Segment Open

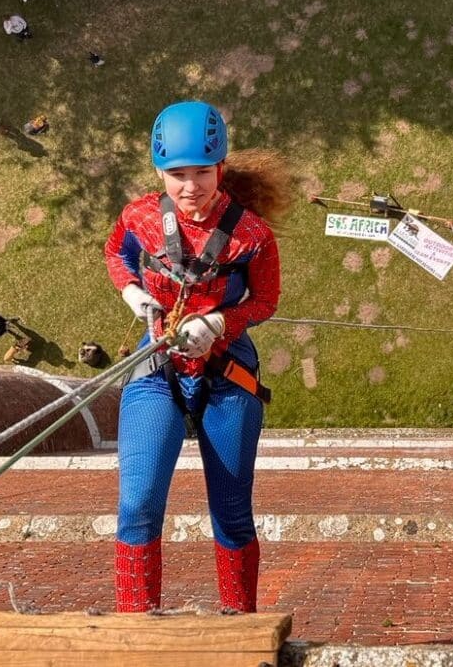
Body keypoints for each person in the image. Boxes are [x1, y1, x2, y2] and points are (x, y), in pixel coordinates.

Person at [105, 100, 289, 614]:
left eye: (202, 173)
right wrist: (131, 291)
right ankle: (135, 628)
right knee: (137, 506)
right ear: (159, 173)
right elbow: (116, 252)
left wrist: (219, 323)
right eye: (177, 175)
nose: (190, 187)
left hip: (226, 372)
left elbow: (265, 300)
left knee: (231, 513)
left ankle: (240, 624)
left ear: (220, 169)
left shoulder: (251, 236)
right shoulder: (140, 217)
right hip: (157, 367)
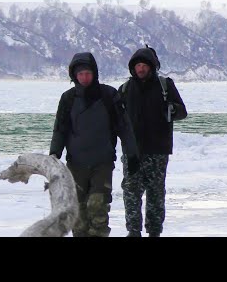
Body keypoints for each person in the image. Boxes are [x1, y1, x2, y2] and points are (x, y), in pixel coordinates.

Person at [49, 52, 139, 237]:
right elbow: (60, 129)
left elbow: (124, 127)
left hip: (102, 162)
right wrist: (54, 154)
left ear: (94, 73)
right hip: (76, 163)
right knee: (79, 210)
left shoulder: (109, 95)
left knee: (97, 205)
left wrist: (132, 154)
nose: (84, 77)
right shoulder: (68, 98)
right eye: (80, 74)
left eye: (88, 73)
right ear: (74, 75)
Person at [119, 46, 187, 237]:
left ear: (152, 67)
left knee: (156, 195)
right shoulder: (125, 89)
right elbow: (116, 119)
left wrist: (170, 110)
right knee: (131, 194)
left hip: (158, 151)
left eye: (144, 65)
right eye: (137, 65)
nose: (140, 69)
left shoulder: (165, 85)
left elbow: (182, 111)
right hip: (132, 152)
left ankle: (154, 232)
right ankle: (133, 231)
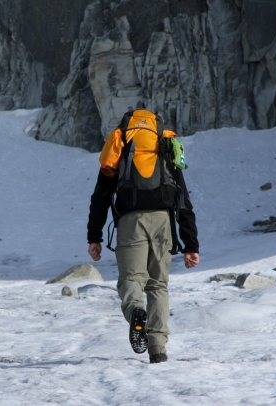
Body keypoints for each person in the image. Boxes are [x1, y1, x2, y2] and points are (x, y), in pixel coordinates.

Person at [86, 108, 200, 364]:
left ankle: (136, 310)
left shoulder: (120, 143)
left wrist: (94, 237)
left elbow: (101, 196)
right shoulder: (166, 145)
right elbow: (183, 198)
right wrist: (191, 244)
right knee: (158, 285)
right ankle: (157, 348)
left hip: (130, 222)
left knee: (131, 279)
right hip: (163, 222)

Segment Closed

#### Required work
Search the material above for the word "shoulder", then copy out each line that has it.

#### Answer section
left shoulder: (251, 236)
right shoulder: (140, 217)
left shoulder: (109, 95)
right shoulder: (68, 98)
right shoulder: (125, 89)
left shoulder: (165, 85)
left shoulder: (120, 143)
right shoulder: (166, 145)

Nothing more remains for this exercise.